Formation of silicon quantum dots by RF power driven defect control

Abstract

We studied the structural and optical properties of silicon nitride (SiN_x) films synthesized by changing the applied radio frequency (RF) power in plasma-enhanced chemical vapor deposition. By decreasing the RF power from 100 W to 40 W, the photoluminescence (PL) of SiN_x becomes stronger and the central PL peak position shifts from 2.41 eV to 1.78 eV. The size of the silicon grains becomes bigger as the applied RF power decreases, and eventually nano-sized amorphous Si quantum dots (nsa-Si QDs) are formed in the sample fabricated using 40 W RF power.
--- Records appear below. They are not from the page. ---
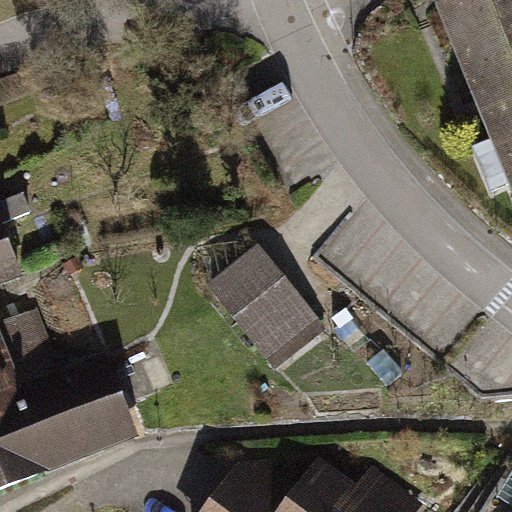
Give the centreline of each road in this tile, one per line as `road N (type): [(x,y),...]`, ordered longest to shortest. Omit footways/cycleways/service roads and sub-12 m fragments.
road 1 (residential): [(279,0),(321,87),(406,204),(511,294)]
road 2 (residential): [(176,0),(89,3),(0,40)]
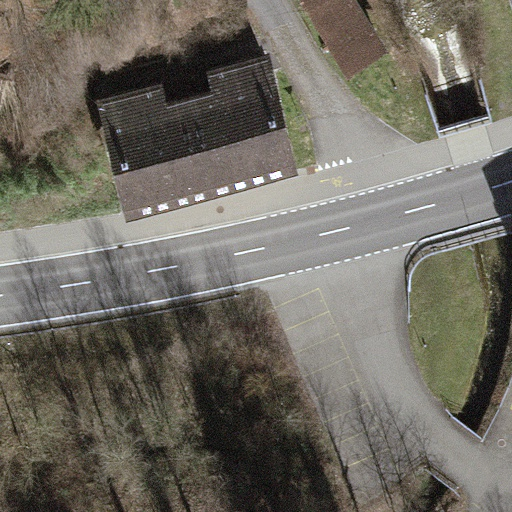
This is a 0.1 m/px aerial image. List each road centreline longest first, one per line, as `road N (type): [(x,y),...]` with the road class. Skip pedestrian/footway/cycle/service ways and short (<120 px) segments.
road 1 (primary): [(0,296),(180,267),(385,220)]
road 2 (residential): [(276,0),(363,155),(385,220)]
road 3 (primary): [(385,220),(511,182)]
By analyzing the chemical states of the Si 2p X-ray photoelectron spectroscopy core-level spectra, we found that the formation of nsa-Si QDs is considerably enhanced due to the disappearance of N₃Si–SiN₃ defects when the applied RF power reaches a certain point between 60 W and 40 W. From these results, we conclude that the type and the number of defects in SiN_x play crucial roles in the initial formation of nsa-Si QDs in SiN_x. In addition, this investigation paves the way for controlling the formation of quantum structures from defects to nsa-Si QDs simply by tuning the RF power. We expect that this work will contribute to the realization of Si-based full-color LEDs or tandem solar cells in the near future.